The healing phase (PCL) of a special biological program begins the moment an organism resolves the biological conflict in its psyche. PCL comprises healing, restoration, and scarring (permanent tissue change) in two parts (PCL-A and PCL-B) separated by the epi-crisis.

Explanation:

The healing phase or restoration phase, also called post-conflictolysis (PCL), is the period after resolution of the biological conflict in the psyche —when the psyche is no longer preoccupied with the conflict content and the organism shifts from heightened sympathecotonic (sympathetic) activation into deepened vagotonic (parasympathetic) restoration.

Common features of the healing phase include fatigue, relaxation, warmth (warm hands and feet), fever and inflammation, increased appetite, diminished thirst, waking late in the day, and difficulty falling asleep before around 3:30 am. Nighttime nervous system activity becomes exaggerated, described as “lasting night.”

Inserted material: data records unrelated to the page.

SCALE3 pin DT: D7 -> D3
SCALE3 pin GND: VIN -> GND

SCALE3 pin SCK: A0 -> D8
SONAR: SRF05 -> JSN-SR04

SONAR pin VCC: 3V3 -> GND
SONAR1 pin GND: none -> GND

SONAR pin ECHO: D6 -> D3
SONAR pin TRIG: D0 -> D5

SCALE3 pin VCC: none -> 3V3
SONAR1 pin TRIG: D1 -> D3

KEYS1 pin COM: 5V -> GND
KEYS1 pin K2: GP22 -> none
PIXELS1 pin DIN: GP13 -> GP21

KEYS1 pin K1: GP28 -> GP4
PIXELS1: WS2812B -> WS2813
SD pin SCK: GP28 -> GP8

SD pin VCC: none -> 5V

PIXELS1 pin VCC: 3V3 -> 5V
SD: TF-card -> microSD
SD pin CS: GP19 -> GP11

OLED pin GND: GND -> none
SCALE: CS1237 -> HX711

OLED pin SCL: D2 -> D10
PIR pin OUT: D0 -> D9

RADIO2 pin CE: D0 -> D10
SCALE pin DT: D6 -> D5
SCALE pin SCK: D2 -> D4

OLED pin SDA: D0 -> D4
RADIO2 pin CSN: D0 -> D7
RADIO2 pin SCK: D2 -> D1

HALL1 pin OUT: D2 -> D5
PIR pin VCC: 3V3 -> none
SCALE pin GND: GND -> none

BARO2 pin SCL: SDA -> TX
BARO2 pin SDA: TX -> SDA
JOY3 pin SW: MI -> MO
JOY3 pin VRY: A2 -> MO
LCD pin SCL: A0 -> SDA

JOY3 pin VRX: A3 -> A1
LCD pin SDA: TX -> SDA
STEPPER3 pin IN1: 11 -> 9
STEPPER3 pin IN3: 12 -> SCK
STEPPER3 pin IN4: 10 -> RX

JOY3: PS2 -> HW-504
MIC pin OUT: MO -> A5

During PCL, the tissue and functional changes initiated during conflict activity begin to breakdown, renovation, and progress to a new normal. This process will include (depending on the germ layer involved in the special biological program):

  • Tumours breaking down (usually involving a small amount of surrounding non-tumour tissue),

  • Ulcerated tissues rebuilding (and in new mesoderm tissues, usually to a larger size),

  • Functional losses reverting, sometimes temporarily becoming over-function (and in some programs, such as motor programs, the functional loss can temporarily worsen during healing).

The healing phase is divided into two sub-phases:

  • PCL-A (Post-Conflictolysis Part A / “Edema Phase”): the first part of healing, characterized by swelling/edema in the relevant brain relay and body tissue.

  • Epi-crisis (Healing Crisis / Epileptic or Epileptoid Crisis): a short, intense replay/flashback of the biological conflict in the psyche, experienced across psyche, brain, and organ. Its purpose is to squeeze edema from the brain relay, pulling the organism out of deep vagotonia toward normotonia. The timing of the epi-crisis is SBS-specific.

  • PCL-B (Post-Conflictolysis Part B / “Scarring Phase”): the second part of healing, characterized by release of excess fluids, exudation and scarring, and longer-term changes in tissue size/density that become part of the new normotonia. Completion of PCL-B is described as the mechanism of biological evolution, including changes to DNA.